RECORDS FOR THE TASK –
•••
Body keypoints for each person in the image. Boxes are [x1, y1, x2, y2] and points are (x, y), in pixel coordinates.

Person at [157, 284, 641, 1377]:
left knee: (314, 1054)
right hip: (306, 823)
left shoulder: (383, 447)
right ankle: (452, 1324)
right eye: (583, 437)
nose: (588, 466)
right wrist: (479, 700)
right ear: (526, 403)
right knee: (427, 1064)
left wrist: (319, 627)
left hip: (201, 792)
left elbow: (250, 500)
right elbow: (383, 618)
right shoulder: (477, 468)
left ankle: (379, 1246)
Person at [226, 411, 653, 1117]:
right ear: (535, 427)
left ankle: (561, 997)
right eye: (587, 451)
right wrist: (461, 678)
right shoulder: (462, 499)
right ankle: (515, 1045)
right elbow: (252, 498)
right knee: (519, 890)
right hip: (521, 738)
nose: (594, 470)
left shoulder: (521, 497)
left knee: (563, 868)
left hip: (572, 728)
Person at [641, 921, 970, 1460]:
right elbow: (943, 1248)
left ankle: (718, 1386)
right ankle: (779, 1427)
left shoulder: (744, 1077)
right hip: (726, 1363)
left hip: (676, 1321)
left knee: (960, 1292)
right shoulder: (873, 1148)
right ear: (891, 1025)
•••
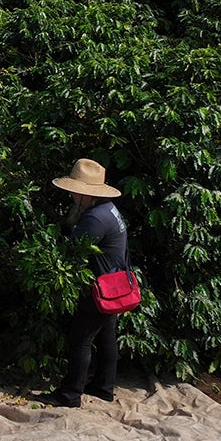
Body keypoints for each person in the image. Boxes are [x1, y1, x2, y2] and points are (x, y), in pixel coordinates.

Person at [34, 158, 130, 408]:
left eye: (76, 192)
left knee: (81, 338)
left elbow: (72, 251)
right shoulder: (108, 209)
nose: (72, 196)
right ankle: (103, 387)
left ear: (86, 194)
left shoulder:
•••
WHAT IS REQUIRED –
Among the records above, only the lines between the line holding "left knee: (314, 1054)" and the line holding "left ankle: (561, 997)", inclusive, are to be output, exactly as written.

EXERCISE RESULT –
left knee: (314, 1054)
right hip: (306, 823)
left shoulder: (383, 447)
right ankle: (452, 1324)
right eye: (583, 437)
nose: (588, 466)
right wrist: (479, 700)
right ear: (526, 403)
right knee: (427, 1064)
left wrist: (319, 627)
left hip: (201, 792)
left elbow: (250, 500)
right elbow: (383, 618)
right shoulder: (477, 468)
left ankle: (379, 1246)
Person at [226, 411, 653, 1117]:
right ear: (535, 427)
left ankle: (561, 997)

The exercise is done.